Life in Viking Age Jorvik (York)

What was it like to live in Anglo-Scandinavian Jorvik (York)?

The people and their town

By the time of the Norman invasion (1066) AD it is thought that 10,000 or more people were living in Jorvik. This would have made it second only in size to London at the time. Amongst the important members of the population, from time to time, would be kings, noblemen, archbishops and bishops. There would be monks (and perhaps nuns), priests, merchants, traders, minters of coins, and craftsmen of all kinds.
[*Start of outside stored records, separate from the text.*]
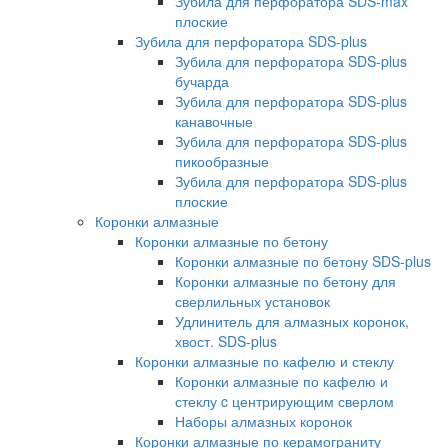
Зубила для перфоратора SDS-max
плоские
Зубила для перфоратора SDS-plus
Зубила для перфоратора SDS-plus
бучарда
Зубила для перфоратора SDS-plus
канавочные
Зубила для перфоратора SDS-plus
пикообразные
Зубила для перфоратора SDS-plus
плоские
Коронки алмазные
Коронки алмазные по бетону
Коронки алмазные по бетону SDS-plus
Коронки алмазные по бетону для
сверлильных установок
Удлинитель для алмазных коронок,
хвост. SDS-plus
Коронки алмазные по кафелю и стеклу
Коронки алмазные по кафелю и
стеклу c центрирующим сверлом
Наборы алмазных коронок
Коронки алмазные по керамограниту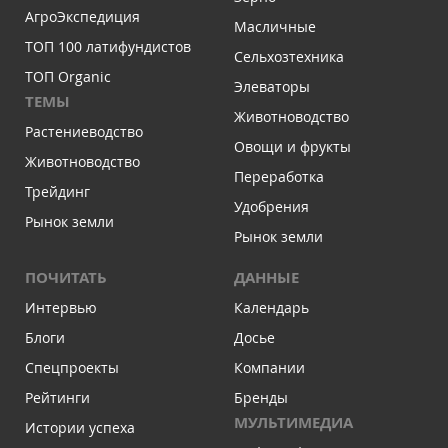
АгроЭкспедиция
Масличные
ТОП 100 латифундистов
Сельхозтехника
ТОП Organic
Элеваторы
ТЕМЫ
Животноводство
Растениеводство
Овощи и фрукты
Животноводство
Переработка
Трейдинг
Удобрения
Рынок земли
Рынок земли
ПОЧИТАТЬ
ДАННЫЕ
Интервью
Календарь
Блоги
Досье
Спецпроекты
Компании
Рейтинги
Бренды
МУЛЬТИМЕДИА
Истории успеха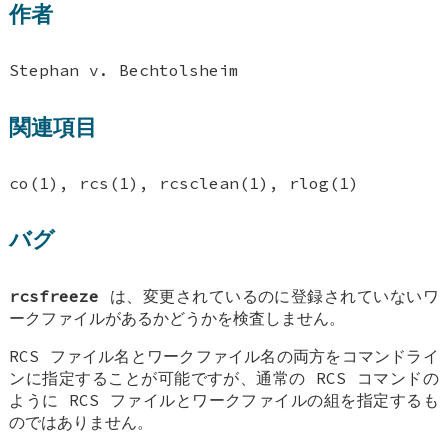
作者
Stephan v. Bechtolsheim
関連項目
co(1), rcs(1), rcsclean(1), rlog(1)
バグ
rcsfreeze
は、変更されているのに登録されていないワ
ークファイルがあるかどうかを検査しません。
RCS ファイル名とワークファイル名の両方をコマンドライ
ンに指定することが可能ですが、通常の RCS コマンドの
ように RCS ファイルとワークファイルの組を指定するも
のではありません。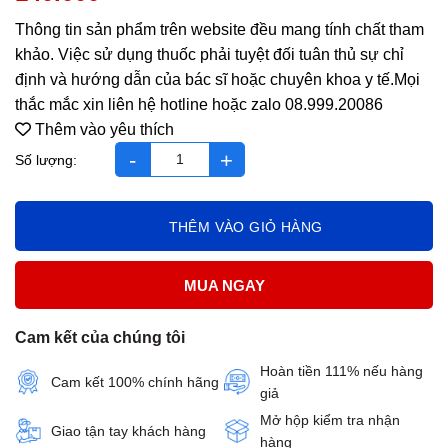
Thông tin sản phẩm trên website đều mang tính chất tham
khảo. Việc sử dụng thuốc phải tuyệt đối tuân thủ sự chỉ
định và hướng dẫn của bác sĩ hoặc chuyên khoa y tế.Mọi
thắc mắc xin liên hệ hotline hoặc zalo 08.999.20086
Thêm vào yêu thích
Kiện Khớp Tiêu Thống HVQY số lượng
THÊM VÀO GIỎ HÀNG
MUA NGAY
Cam kết của chúng tôi
Hoàn tiền 111% nếu hàng
Cam kết 100% chính hãng
giả
Mở hộp kiểm tra nhận
Giao tận tay khách hàng
hàng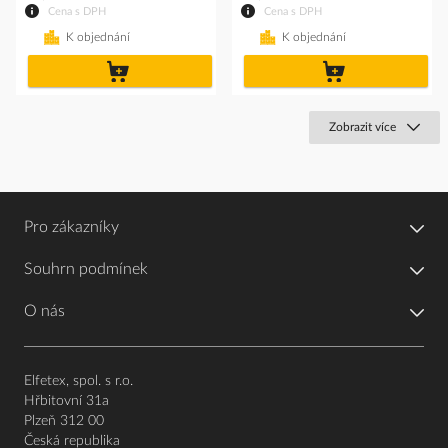
Cena s DPH
Cena s DPH
K objednání
K objednání
do
do
košíku
košíku
Zobrazit více
Pro zákazníky
Souhrn podmínek
O nás
Elfetex, spol. s r.o.
Hřbitovní 31a
Plzeň 312 00
Česká republika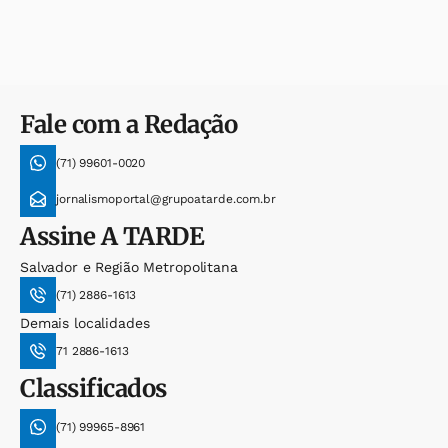
Fale com a Redação
(71) 99601-0020
jornalismoportal@grupoatarde.com.br
Assine
A TARDE
Salvador e Região Metropolitana
(71) 2886-1613
Demais localidades
71 2886-1613
Classificados
(71) 99965-8961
We have no way of knowing how quickly the Scandinavian and Anglo-Saxon people became mixed together and indistinguishable from each other. The Vikings and the Angles of northern England were very close ethnic cousins. They probably differed little in physical appearance, their Old English and Old Norse/Old Danish languages were similar, and they shared a number of cultural features. In the early years of Scandinavian settlement, it would perhaps be only details of dress, ornament, hair style, speech and mannerisms which distinguished one group from the other.

In a vigorous trading and religious centre of this kind, we might also expect to find (perhaps as temporary residents) a few people from other lands and ethnic groups, especially traders and merchants. There would have been slaves in the royal, noble and wealthier households and these would have been captured or bought in many different parts of the Viking world.

Traders would be continually arriving and departing by land and water. The town (especially its river frontage) would have been a very lively and interesting place as cargo ships arrived after pushing their way against current, wind and tide up the Humber estuary and the River Ouse. Merchants would be anxious to learn if the goods they had sent out on the same ship weeks or months before had been successfully traded and how much money, gold, silver or other goods the crew had brought back for them. Craftsmen might be expecting fresh supplies of raw materials from abroad. Children would be especially excited to find out from the ships' crews where they had been and what adventures they had had on the way. Very interested, too, would be the storytellers and poets who would be on the lookout for tales and news to weave into their stories and poems. And the ladies would certainly wish to know if the ship was carrying any exciting new fabrics or jewellery from distant places ! As well as the ships, there would be traders arriving with pack-ponies loaded with goods, having made overland journeys, perhaps, from the west coast of northern England, from the towns of the English Midlands, or from the Scottish border country.

The Vikings seem to have been able to mix quickly with local populations, if their record in other places such as the Isle of Man and Ireland is anything to go by, where they soon became part of mixed Manx-Norse and Hiberno-Norse populations. There is no reason to think that things were much different in The Danelaw and, by the time of the Norman Conquest, the term 'Anglo-Scandinavian' may have been the most suitable for the population of Jorvik and its region.

The archaeological evidence from graves in Jorvik gives us some clues about the physique of the Anglo-Scandinavian population. Men on average seem to have been about 1.72 m tall and women 1.57 m. For both sexes, this is a few centimetres less than today's averages. Life expectancy though, was much different then and people could not expect to live as long as they do today.

The sights, sounds - and even the smells - of Viking Age Jorvik (York) have been recreated realistically in the exhibition at the Jorvik Viking Centre in Coppergate, York, and a visit there gives a 'time travel' experience which no amount of words and pictures can convey.